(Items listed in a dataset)
----

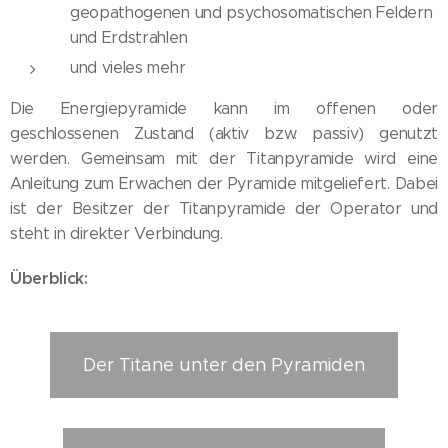
geopathogenen und psychosomatischen Feldern
und Erdstrahlen
und vieles mehr
Die Energiepyramide kann im offenen oder
geschlossenen Zustand (aktiv bzw. passiv) genutzt
werden. Gemeinsam mit der Titanpyramide wird eine
Anleitung zum Erwachen der Pyramide mitgeliefert. Dabei
ist der Besitzer der Titanpyramide der Operator und
steht in direkter Verbindung.
Überblick:
Der Titane unter den Pyramiden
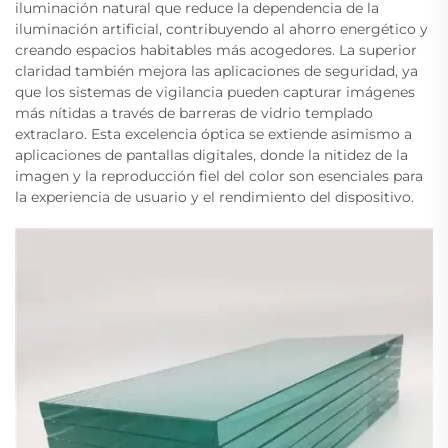
iluminación natural que reduce la dependencia de la
iluminación artificial, contribuyendo al ahorro energético y
creando espacios habitables más acogedores. La superior
claridad también mejora las aplicaciones de seguridad, ya
que los sistemas de vigilancia pueden capturar imágenes
más nítidas a través de barreras de vidrio templado
extraclaro. Esta excelencia óptica se extiende asimismo a
aplicaciones de pantallas digitales, donde la nitidez de la
imagen y la reproducción fiel del color son esenciales para
la experiencia de usuario y el rendimiento del dispositivo.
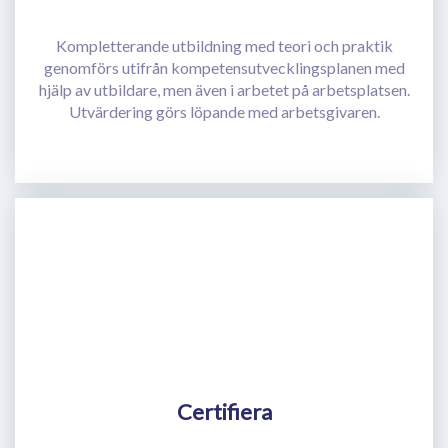
Kompletterande utbildning med teori och praktik
genomförs utifrån kompetensutvecklingsplanen med
hjälp av utbildare, men även i arbetet på arbetsplatsen.
Utvärdering görs löpande med arbetsgivaren.
Certifiera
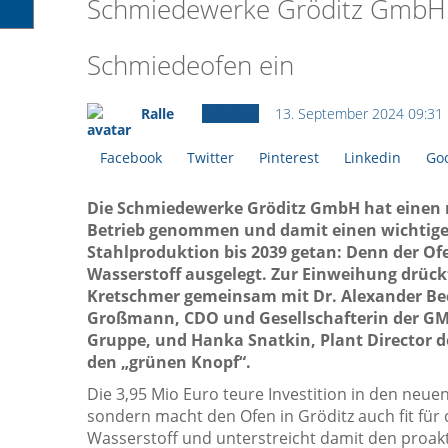
Schmiedewerke Gröditz GmbH
Schmiedeofen ein
Ralle
Aktuelles
13. September 2024 09:31
Facebook
Twitter
Pinterest
Linkedin
Goo
Die Schmiedewerke Gröditz GmbH hat einen 
Betrieb genommen und damit einen wichtige
Stahlproduktion bis 2039 getan: Denn der Of
Wasserstoff ausgelegt. Zur Einweihung drück
Kretschmer gemeinsam mit Dr. Alexander Be
Großmann, CDO und Gesellschafterin der GM
Gruppe, und Hanka Snatkin, Plant Director 
den „grünen Knopf“.
Die 3,95 Mio Euro teure Investition in den neuen
sondern macht den Ofen in Gröditz auch fit fü
Wasserstoff und unterstreicht damit den proak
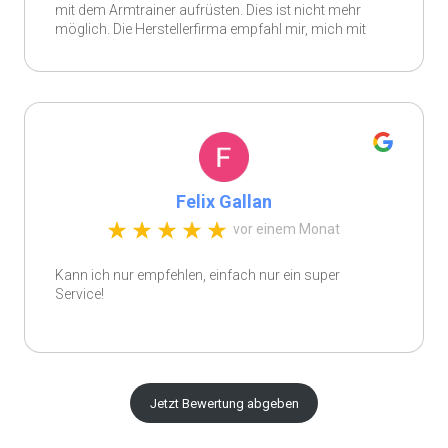
mit dem Armtrainer aufrüsten. Dies ist nicht mehr
möglich. Die Herstellerfirma empfahl mir, mich mit
dieser Firma in Verbindung zu setzen. Ich wurde
direkt ausführlich und sehr gut beraten. Zudem
fragte ich nach, ob an dem vorhandenen MOTOmed
Interesse besteht. Ich erhalte einen fairen und guten
Preis und ist bereits dem Konto gutgeschrieben.
Morgen wird das MOTOmed Arm-Bein bereits
geliefert und das andere mitgenommen. Der Inhaber
und seine Mitarbeiterin haben schnell und
Felix Gallan
außerordentlich kompetent reagiert.
vor einem Monat
Kann ich nur empfehlen, einfach nur ein super
Service!
Jetzt Bewertung abgeben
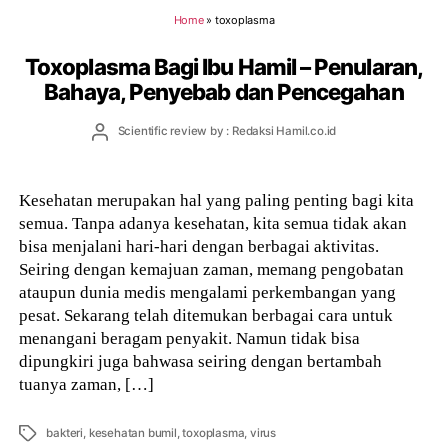
Home
»
toxoplasma
Toxoplasma Bagi Ibu Hamil – Penularan,
Bahaya, Penyebab dan Pencegahan
Post
Scientific review by : Redaksi Hamil.co.id
author
Kesehatan merupakan hal yang paling penting bagi kita
semua. Tanpa adanya kesehatan, kita semua tidak akan
bisa menjalani hari-hari dengan berbagai aktivitas.
Seiring dengan kemajuan zaman, memang pengobatan
ataupun dunia medis mengalami perkembangan yang
pesat. Sekarang telah ditemukan berbagai cara untuk
menangani beragam penyakit. Namun tidak bisa
dipungkiri juga bahwasa seiring dengan bertambah
tuanya zaman, […]
Tags
bakteri
,
kesehatan bumil
,
toxoplasma
,
virus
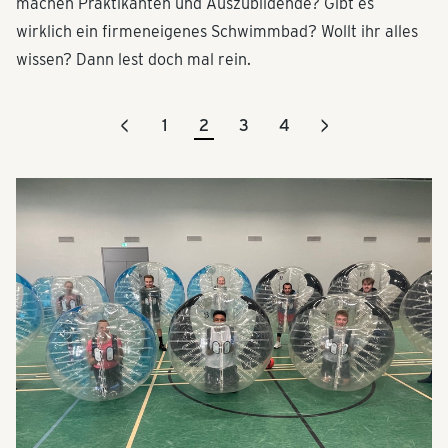
machen Praktikanten und Auszubildende? Gibt es
wirklich ein firmeneigenes Schwimmbad? Wollt ihr alles
wissen? Dann lest doch mal rein.
<
>
1
2
3
4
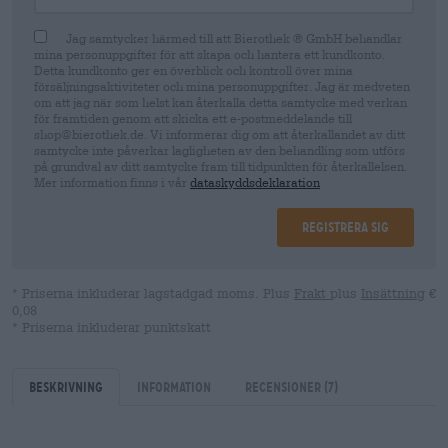
Jag samtycker härmed till att Bierothek ® GmbH behandlar
mina personuppgifter för att skapa och hantera ett kundkonto.
Detta kundkonto ger en överblick och kontroll över mina
försäljningsaktiviteter och mina personuppgifter. Jag är medveten
om att jag när som helst kan återkalla detta samtycke med verkan
för framtiden genom att skicka ett e-postmeddelande till
shop@bierothek.de. Vi informerar dig om att återkallandet av ditt
samtycke inte påverkar lagligheten av den behandling som utförs
på grundval av ditt samtycke fram till tidpunkten för återkallelsen.
Mer information finns i vår
dataskyddsdeklaration
Registrera sig
* Priserna inkluderar lagstadgad moms. Plus
Frakt
plus
Insättning
€
0,08
* Priserna inkluderar punktskatt
Beskrivning
Information
Recensioner
(7)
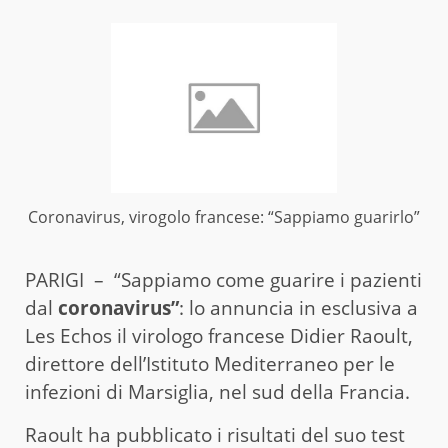
Coronavirus, virogolo francese: “Sappiamo guarirlo”
PARIGI – “Sappiamo come guarire i pazienti
dal
coronavirus”
: lo annuncia in esclusiva a
Les Echos il virologo francese Didier Raoult,
direttore dell’Istituto Mediterraneo per le
infezioni di Marsiglia, nel sud della Francia.
Raoult ha pubblicato i risultati del
suo test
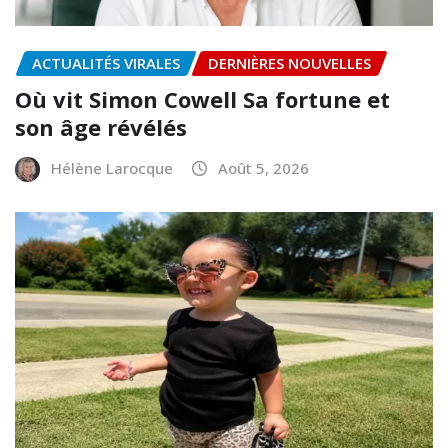
ACTUALITÉS VIRALES
DERNIÈRES NOUVELLES
Où vit Simon Cowell Sa fortune et
son âge révélés
Hélène Larocque
Août 5, 2026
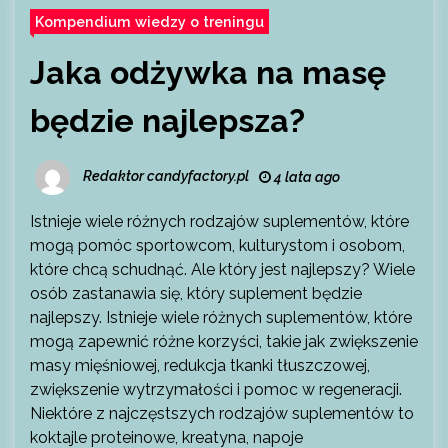
Kompendium wiedzy o treningu
Jaka odżywka na masę
będzie najlepsza?
Redaktor candyfactory.pl
4 lata ago
Istnieje wiele różnych rodzajów suplementów, które
mogą pomóc sportowcom, kulturystom i osobom,
które chcą schudnąć. Ale który jest najlepszy? Wiele
osób zastanawia się, który suplement będzie
najlepszy. Istnieje wiele różnych suplementów, które
mogą zapewnić różne korzyści, takie jak zwiększenie
masy mięśniowej, redukcja tkanki tłuszczowej,
zwiększenie wytrzymałości i pomoc w regeneracji.
Niektóre z najczęstszych rodzajów suplementów to
koktajle proteinowe, kreatyna, napoje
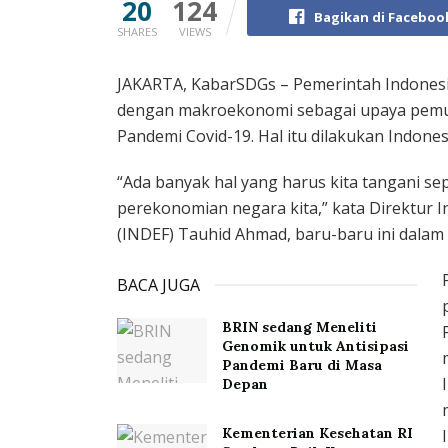
20
124
Bagikan di Faceboo
SHARES
VIEWS
JAKARTA, KabarSDGs – Pemerintah Indonesi
dengan makroekonomi sebagai upaya pemul
Pandemi Covid-19. Hal itu dilakukan Indones
“Ada banyak hal yang harus kita tangani s
perekonomian negara kita,” kata Direktur I
(INDEF) Tauhid Ahmad, baru-baru ini dalam
BACA JUGA
BRIN sedang Meneliti
Genomik untuk Antisipasi
Pandemi Baru di Masa
Depan
Kementerian Kesehatan RI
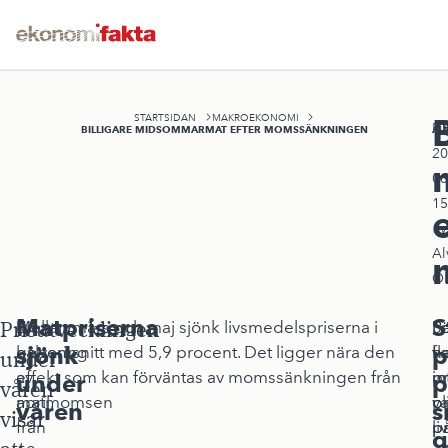
STARTSIDAN
MAKROEKONOMI
A
Pu
BILLIGARE MIDSOMMARMAT EFTER MOMSSÄNKNINGEN
20
06
15
av
Al
Oh
Matpriserna
S
Prisutvecklingen
En
Mellan mars och maj sjönk livsmedelspriserna i
P
F
S
sjönk
p
halvering
genomsnitt med 5,9 procent. Det ligger nära den
va
fl
h
under
av
effekt som kan förväntas av momssänkningen från
m
p
in
under
p
våren
matmomsen
april.
ol
va
pr
våren
s
visar
från
l
pr
p
g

----

EXERCISE REQUIREMENTS
Only an exact, picture-free copy of the entries counts as the answer.

TASK RESULT
geopathogenen und psychosomatischen Feldern
und Erdstrahlen
und vieles mehr
Die Energiepyramide kann im offenen oder
geschlossenen Zustand (aktiv bzw. passiv) genutzt
werden. Gemeinsam mit der Titanpyramide wird eine
Anleitung zum Erwachen der Pyramide mitgeliefert. Dabei
ist der Besitzer der Titanpyramide der Operator und
steht in direkter Verbindung.
Überblick:
Der Titane unter den Pyramiden
iluminación natural que reduce la dependencia de la
iluminación artificial, contribuyendo al ahorro energético y
creando espacios habitables más acogedores. La superior
claridad también mejora las aplicaciones de seguridad, ya
que los sistemas de vigilancia pueden capturar imágenes
más nítidas a través de barreras de vidrio templado
extraclaro. Esta excelencia óptica se extiende asimismo a
aplicaciones de pantallas digitales, donde la nitidez de la
imagen y la reproducción fiel del color son esenciales para
la experiencia de usuario y el rendimiento del dispositivo.
Kompletterande utbildning med teori och praktik
genomförs utifrån kompetensutvecklingsplanen med
hjälp av utbildare, men även i arbetet på arbetsplatsen.
Utvärdering görs löpande med arbetsgivaren.
Certifiera
Schmiedewerke Gröditz GmbH
Schmiedeofen ein
Ralle
Aktuelles
13. September 2024 09:31
Facebook
Twitter
Pinterest
Linkedin
Goo
Die Schmiedewerke Gröditz GmbH hat einen 
Betrieb genommen und damit einen wichtige
Stahlproduktion bis 2039 getan: Denn der Of
Wasserstoff ausgelegt. Zur Einweihung drück
Kretschmer gemeinsam mit Dr. Alexander Be
Großmann, CDO und Gesellschafterin der GM
Gruppe, und Hanka Snatkin, Plant Director 
den „grünen Knopf“.
Die 3,95 Mio Euro teure Investition in den neuen
sondern macht den Ofen in Gröditz auch fit fü
Wasserstoff und unterstreicht damit den proak
mit dem Armtrainer aufrüsten. Dies ist nicht mehr
möglich. Die Herstellerfirma empfahl mir, mich mit
dieser Firma in Verbindung zu setzen. Ich wurde
direkt ausführlich und sehr gut beraten. Zudem
fragte ich nach, ob an dem vorhandenen MOTOmed
Interesse besteht. Ich erhalte einen fairen und guten
Preis und ist bereits dem Konto gutgeschrieben.
Morgen wird das MOTOmed Arm-Bein bereits
geliefert und das andere mitgenommen. Der Inhaber
und seine Mitarbeiterin haben schnell und
Felix Gallan
außerordentlich kompetent reagiert.
vor einem Monat
Kann ich nur empfehlen, einfach nur ein super
Service!
Jetzt Bewertung abgeben
Home
»
toxoplasma
Toxoplasma Bagi Ibu Hamil – Penularan,
Bahaya, Penyebab dan Pencegahan
Post
Scientific review by : Redaksi Hamil.co.id
author
Kesehatan merupakan hal yang paling penting bagi kita
semua. Tanpa adanya kesehatan, kita semua tidak akan
bisa menjalani hari-hari dengan berbagai aktivitas.
Seiring dengan kemajuan zaman, memang pengobatan
ataupun dunia medis mengalami perkembangan yang
pesat. Sekarang telah ditemukan berbagai cara untuk
menangani beragam penyakit. Namun tidak bisa
dipungkiri juga bahwasa seiring dengan bertambah
tuanya zaman, […]
Tags
bakteri
,
kesehatan bumil
,
toxoplasma
,
virus
machen Praktikanten und Auszubildende? Gibt es
wirklich ein firmeneigenes Schwimmbad? Wollt ihr alles
wissen? Dann lest doch mal rein.
<
>
1
2
3
4
Jag samtycker härmed till att Bierothek ® GmbH behandlar
mina personuppgifter för att skapa och hantera ett kundkonto.
Detta kundkonto ger en överblick och kontroll över mina
försäljningsaktiviteter och mina personuppgifter. Jag är medveten
om att jag när som helst kan återkalla detta samtycke med verkan
för framtiden genom att skicka ett e-postmeddelande till
shop@bierothek.de. Vi informerar dig om att återkallandet av ditt
samtycke inte påverkar lagligheten av den behandling som utförs
på grundval av ditt samtycke fram till tidpunkten för återkallelsen.
Mer information finns i vår
dataskyddsdeklaration
Registrera sig
* Priserna inkluderar lagstadgad moms. Plus
Frakt
plus
Insättning
€
0,08
* Priserna inkluderar punktskatt
Beskrivning
Information
Recensioner
(7)
Coronavirus, virogolo francese: “Sappiamo guarirlo”
PARIGI – “Sappiamo come guarire i pazienti
dal
coronavirus”
: lo annuncia in esclusiva a
Les Echos il virologo francese Didier Raoult,
direttore dell’Istituto Mediterraneo per le
infezioni di Marsiglia, nel sud della Francia.
Raoult ha pubblicato i risultati del
suo test
ACTUALITÉS VIRALES
DERNIÈRES NOUVELLES
Où vit Simon Cowell Sa fortune et
son âge révélés
Hélène Larocque
Août 5, 2026
Kompendium wiedzy o treningu
Jaka odżywka na masę
będzie najlepsza?
Redaktor candyfactory.pl
4 lata ago
Istnieje wiele różnych rodzajów suplementów, które
mogą pomóc sportowcom, kulturystom i osobom,
które chcą schudnąć. Ale który jest najlepszy? Wiele
osób zastanawia się, który suplement będzie
najlepszy. Istnieje wiele różnych suplementów, które
mogą zapewnić różne korzyści, takie jak zwiększenie
masy mięśniowej, redukcja tkanki tłuszczowej,
zwiększenie wytrzymałości i pomoc w regeneracji.
Niektóre z najczęstszych rodzajów suplementów to
koktajle proteinowe, kreatyna, napoje
20
124
Bagikan di Faceboo
SHARES
VIEWS
JAKARTA, KabarSDGs – Pemerintah Indonesi
dengan makroekonomi sebagai upaya pemul
Pandemi Covid-19. Hal itu dilakukan Indones
“Ada banyak hal yang harus kita tangani s
perekonomian negara kita,” kata Direktur I
(INDEF) Tauhid Ahmad, baru-baru ini dalam
BACA JUGA
BRIN sedang Meneliti
Genomik untuk Antisipasi
Pandemi Baru di Masa
Depan
Kementerian Kesehatan RI
STARTSIDAN
MAKROEKONOMI
A
Pu
BILLIGARE MIDSOMMARMAT EFTER MOMSSÄNKNINGEN
20
06
15
av
Al
Oh
Matpriserna
S
Prisutvecklingen
En
Mellan mars och maj sjönk livsmedelspriserna i
P
F
S
sjönk
p
halvering
genomsnitt med 5,9 procent. Det ligger nära den
va
fl
h
under
av
effekt som kan förväntas av momssänkningen från
m
p
in
under
p
våren
matmomsen
april.
ol
va
pr
våren
s
visar
från
l
pr
p
g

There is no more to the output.